Use reasoning_effort to enable adaptive thinking, where the model decides how much to think based on the task complexity.
config/tensorzero.toml
[functions.my_function_name.variants.my_variant_name]
type = "chat_completion"
model = "claude_sonnet_4_6"
reasoning_effort = "low"  # Accepted values depend on the Anthropic API (e.g. "low", "medium", "high")
You can also set reasoning_effort at inference time:
curl -X POST http://localhost:3000/openai/v1/chat/completions \
  -H "Content-Type: application/json" \
  -d '{
    "model": "tensorzero::function_name::my_function_name",
    "messages": [
      {
        "role": "user",
        "content": "What is the capital of Japan?"
      }
    ],
    "tensorzero::params": {
      "chat_completion": {
        "reasoning_effort": "low"
      }
    }
  }'

Manual thinking (thinking_budget_tokens)

Use thinking_budget_tokens to set an explicit token budget for thinking.
config/tensorzero.toml
[functions.my_function_name.variants.my_variant_name]
type = "chat_completion"
model = "claude_sonnet_4_6"
thinking_budget_tokens = 10000
reasoning_effort and thinking_budget_tokens are mutually exclusive. Using both will result in an error.

Use Anthropic models on third-party platforms

Use Anthropic models on AWS Bedrock

You can use Anthropic models on AWS Bedrock with the aws_bedrock model provider.
[models.claude_haiku_4_5.providers.aws]
type = "aws_bedrock"
model_id = "us.anthropic.claude-haiku-4-5-20251001-v1:0"
region = "us-east-1"  # TODO: set your AWS region
Read more about the AWS Bedrock model provider.

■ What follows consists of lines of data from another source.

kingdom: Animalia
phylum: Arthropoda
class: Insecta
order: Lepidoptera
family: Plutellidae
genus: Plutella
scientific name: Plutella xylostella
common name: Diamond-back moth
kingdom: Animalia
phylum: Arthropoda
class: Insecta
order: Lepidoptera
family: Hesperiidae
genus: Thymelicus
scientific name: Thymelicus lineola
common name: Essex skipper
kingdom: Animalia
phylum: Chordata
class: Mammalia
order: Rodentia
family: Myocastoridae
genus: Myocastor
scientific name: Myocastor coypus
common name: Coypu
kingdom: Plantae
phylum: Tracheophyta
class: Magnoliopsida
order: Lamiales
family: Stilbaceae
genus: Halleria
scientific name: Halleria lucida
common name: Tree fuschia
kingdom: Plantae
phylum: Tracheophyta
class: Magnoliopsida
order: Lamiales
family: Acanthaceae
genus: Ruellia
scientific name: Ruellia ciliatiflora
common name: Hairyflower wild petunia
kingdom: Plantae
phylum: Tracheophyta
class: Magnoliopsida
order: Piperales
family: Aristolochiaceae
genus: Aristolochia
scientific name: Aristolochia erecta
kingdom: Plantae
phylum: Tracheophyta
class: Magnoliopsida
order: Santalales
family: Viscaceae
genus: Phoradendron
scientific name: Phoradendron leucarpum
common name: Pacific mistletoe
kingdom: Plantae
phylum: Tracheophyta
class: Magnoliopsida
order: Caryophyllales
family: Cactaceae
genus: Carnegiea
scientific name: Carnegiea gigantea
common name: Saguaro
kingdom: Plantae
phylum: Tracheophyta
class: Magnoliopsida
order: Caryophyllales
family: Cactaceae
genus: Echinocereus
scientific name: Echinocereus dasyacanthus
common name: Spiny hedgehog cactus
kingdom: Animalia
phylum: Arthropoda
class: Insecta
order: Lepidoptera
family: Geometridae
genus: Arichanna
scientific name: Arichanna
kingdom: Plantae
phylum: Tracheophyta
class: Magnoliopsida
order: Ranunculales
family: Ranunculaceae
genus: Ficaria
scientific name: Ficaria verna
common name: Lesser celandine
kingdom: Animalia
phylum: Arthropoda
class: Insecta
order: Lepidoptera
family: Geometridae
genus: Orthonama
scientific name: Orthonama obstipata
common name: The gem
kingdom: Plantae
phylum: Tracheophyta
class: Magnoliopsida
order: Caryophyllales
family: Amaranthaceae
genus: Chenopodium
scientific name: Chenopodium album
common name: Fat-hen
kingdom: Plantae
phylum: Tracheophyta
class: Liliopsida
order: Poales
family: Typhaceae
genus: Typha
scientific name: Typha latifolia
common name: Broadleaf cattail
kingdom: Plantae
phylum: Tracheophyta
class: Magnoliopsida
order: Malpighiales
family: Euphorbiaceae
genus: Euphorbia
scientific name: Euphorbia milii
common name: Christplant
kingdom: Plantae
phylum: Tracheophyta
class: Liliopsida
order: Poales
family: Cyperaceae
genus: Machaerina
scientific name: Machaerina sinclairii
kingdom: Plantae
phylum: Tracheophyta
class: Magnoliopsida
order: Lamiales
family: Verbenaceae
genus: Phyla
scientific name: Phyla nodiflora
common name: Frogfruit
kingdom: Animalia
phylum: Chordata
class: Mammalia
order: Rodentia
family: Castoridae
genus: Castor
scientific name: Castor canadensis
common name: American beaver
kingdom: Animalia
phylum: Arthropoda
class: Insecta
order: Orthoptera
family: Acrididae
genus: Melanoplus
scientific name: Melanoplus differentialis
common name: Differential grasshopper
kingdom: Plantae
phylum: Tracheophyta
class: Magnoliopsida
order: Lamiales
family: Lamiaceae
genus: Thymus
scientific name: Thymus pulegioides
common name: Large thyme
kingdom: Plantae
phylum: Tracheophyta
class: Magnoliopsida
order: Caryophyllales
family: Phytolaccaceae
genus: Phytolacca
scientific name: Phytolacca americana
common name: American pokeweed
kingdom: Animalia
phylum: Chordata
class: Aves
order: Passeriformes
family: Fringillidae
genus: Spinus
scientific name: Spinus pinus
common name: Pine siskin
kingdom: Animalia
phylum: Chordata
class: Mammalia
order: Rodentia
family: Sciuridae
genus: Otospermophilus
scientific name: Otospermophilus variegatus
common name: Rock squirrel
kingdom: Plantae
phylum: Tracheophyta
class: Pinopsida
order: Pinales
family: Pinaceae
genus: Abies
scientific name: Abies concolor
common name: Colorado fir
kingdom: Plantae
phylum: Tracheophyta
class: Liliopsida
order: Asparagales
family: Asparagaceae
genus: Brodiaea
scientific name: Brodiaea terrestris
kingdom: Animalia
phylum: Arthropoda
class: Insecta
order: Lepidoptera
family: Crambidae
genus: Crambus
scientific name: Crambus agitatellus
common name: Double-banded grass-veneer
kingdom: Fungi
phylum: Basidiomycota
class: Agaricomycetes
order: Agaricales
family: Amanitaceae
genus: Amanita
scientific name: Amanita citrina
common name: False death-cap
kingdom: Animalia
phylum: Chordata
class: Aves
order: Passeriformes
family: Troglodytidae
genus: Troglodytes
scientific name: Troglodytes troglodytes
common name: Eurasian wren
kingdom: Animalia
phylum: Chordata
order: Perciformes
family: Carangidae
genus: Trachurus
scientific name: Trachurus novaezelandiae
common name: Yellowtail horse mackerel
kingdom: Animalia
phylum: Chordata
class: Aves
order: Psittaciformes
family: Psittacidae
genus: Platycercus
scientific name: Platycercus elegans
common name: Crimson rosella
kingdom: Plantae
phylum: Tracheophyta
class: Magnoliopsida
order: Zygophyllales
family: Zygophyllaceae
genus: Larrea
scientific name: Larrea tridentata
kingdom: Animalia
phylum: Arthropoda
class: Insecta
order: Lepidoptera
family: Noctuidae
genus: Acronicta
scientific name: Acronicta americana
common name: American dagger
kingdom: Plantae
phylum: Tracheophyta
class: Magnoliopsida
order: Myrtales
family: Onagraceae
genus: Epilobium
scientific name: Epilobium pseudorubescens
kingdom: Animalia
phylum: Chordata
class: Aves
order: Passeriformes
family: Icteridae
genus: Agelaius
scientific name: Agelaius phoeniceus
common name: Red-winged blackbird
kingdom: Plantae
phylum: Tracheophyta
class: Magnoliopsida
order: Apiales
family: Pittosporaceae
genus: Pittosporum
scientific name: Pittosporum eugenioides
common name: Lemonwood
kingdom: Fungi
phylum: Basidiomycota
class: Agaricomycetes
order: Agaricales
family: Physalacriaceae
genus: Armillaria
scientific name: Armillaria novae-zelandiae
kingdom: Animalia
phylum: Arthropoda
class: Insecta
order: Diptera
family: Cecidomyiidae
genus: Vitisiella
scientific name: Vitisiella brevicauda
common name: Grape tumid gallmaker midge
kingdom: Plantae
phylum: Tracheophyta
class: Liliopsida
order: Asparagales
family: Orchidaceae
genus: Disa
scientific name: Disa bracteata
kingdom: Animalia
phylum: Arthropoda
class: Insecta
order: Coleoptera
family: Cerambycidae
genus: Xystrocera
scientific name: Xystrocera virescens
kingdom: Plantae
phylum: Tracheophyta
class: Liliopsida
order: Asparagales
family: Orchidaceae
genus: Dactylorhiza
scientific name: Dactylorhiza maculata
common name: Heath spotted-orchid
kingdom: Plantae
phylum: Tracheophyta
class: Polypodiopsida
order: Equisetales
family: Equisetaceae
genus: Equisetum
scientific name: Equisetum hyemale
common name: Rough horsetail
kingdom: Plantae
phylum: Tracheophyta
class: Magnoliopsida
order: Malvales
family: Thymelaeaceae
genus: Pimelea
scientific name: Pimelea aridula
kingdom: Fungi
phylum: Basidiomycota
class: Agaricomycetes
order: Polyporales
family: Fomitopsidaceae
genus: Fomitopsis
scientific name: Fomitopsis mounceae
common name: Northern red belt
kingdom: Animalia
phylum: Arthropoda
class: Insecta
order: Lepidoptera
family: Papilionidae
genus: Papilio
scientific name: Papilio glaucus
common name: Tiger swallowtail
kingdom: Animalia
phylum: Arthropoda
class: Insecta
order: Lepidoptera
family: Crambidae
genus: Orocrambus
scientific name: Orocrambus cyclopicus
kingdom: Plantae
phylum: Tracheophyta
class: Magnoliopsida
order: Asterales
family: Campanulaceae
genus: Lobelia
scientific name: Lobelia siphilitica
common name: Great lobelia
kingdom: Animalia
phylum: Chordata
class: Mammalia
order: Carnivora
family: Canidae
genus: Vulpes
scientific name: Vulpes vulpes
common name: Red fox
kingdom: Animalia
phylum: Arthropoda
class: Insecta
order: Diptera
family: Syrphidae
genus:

Use Anthropic models on Azure

You can use Anthropic models on Azure AI Foundry by overriding the API base in your configuration:
[models.claude_haiku_4_5.providers.azure]
type = "anthropic"
model_name = "claude-haiku-4-5"
api_base = "https://YOUR-RESOURCE-NAME.services.ai.azure.com/anthropic/v1/"  # TODO: set your resource name
api_key_location = "env::AZURE_API_KEY"  # optional

Use Anthropic models on GCP Vertex AI

You can use Anthropic models on GCP Vertex AI with the gcp_vertex_anthropic model provider.
[models.claude_haiku_4_5.providers.gcp]
type = "gcp_vertex_anthropic"
model_id = "claude-haiku-4-5@20251001"
location = "us-east5"  # TODO: set your GCP region
project_id = "YOUR-PROJECT-ID"  # TODO: set your GCP project ID
Read more about the GCP Vertex AI Anthropic model provider.

Extended Thinking

TensorZero supports Anthropic’s Extended Thinking feature. You can enable it by setting thinking_budget_tokens on your variant:
tensorzero.toml
[functions.my_function_name.variants.my_variant_name]
type = "chat_completion"
model = "anthropic::claude-sonnet-4-5"
thinking_budget_tokens = 10000
The model’s reasoning will be returned as thought content blocks in the response. For multi-turn reasoning conversations, pass the signature field from the response’s thought blocks back in subsequent requests.

Other Features

See Extend TensorZero for information about Anthropic Computer Use and other beta features.